§ **PASSAGE TO READ**:
NEAR E 318 – C LIT 318
Please note: students may sign up for this course under either prefix - NEAR E or C LIT. It is the same course! If you have any questions about how the credits may count toward a major or minor in NELC or CLCM, please speak with the advisors, Gabe Skoog (firstname.lastname@example.org) and Nancy Sisko (email@example.com).
LITERATURE AND THE HOLOCAUST
VLPA and DIV
Professor Naomi Sokoloff
Office Hours: Wednesday 10:30-12:00 or by appointment
Office: Denny 220C
By examining fiction, poetry, memoirs, diaries, monuments, commix, and other aspects of popular culture, this course will explore literary responses to the Nazi Holocaust. How has literature imagined and reacted to the persecution of Jews and other marginalized groups – including Gypsies, homosexuals, and people with disabilities? Among the topics to be covered: bearing witness and survivor testimony; the shaping of collective memory; the second generation; Holocaust education and children's literature; gender and the Holocaust; fantasy and humor in representations of catastrophe.
Students may opt to take this as a W course by completing additional writing assignments. Revision, editing, and reworking of essay assignments is an integral part of a W course.
Any student in this course who wishes to read some texts in Hebrew may contact the instructor and make arrangements to register for an additional 2-3 credits of independent study (MODHEB 490 or MODHEB 600).

§ **PROBLEM 1**: Which groups does the course description name as persecuted in the Nazi Holocaust?

§ **GIVEN INFORMATION**:

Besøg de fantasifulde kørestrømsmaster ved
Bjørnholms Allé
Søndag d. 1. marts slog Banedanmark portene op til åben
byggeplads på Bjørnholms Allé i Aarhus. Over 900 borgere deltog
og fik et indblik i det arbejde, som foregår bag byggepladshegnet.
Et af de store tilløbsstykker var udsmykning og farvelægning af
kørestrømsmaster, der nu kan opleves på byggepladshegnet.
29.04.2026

§ **PROBLEM 2**: Reproduce the whole listing that follows the course description, keeping every line word for word.

§ **ANSWER 1**: Jews, Gypsies, homosexuals, and people with disabilities.

§ **ANSWER 2**:
Besøg de fantasifulde kørestrømsmaster ved
Bjørnholms Allé
Søndag d. 1. marts slog Banedanmark portene op til åben
byggeplads på Bjørnholms Allé i Aarhus. Over 900 borgere deltog
og fik et indblik i det arbejde, som foregår bag byggepladshegnet.
Et af de store tilløbsstykker var udsmykning og farvelægning af
kørestrømsmaster, der nu kan opleves på byggepladshegnet.
29.04.2026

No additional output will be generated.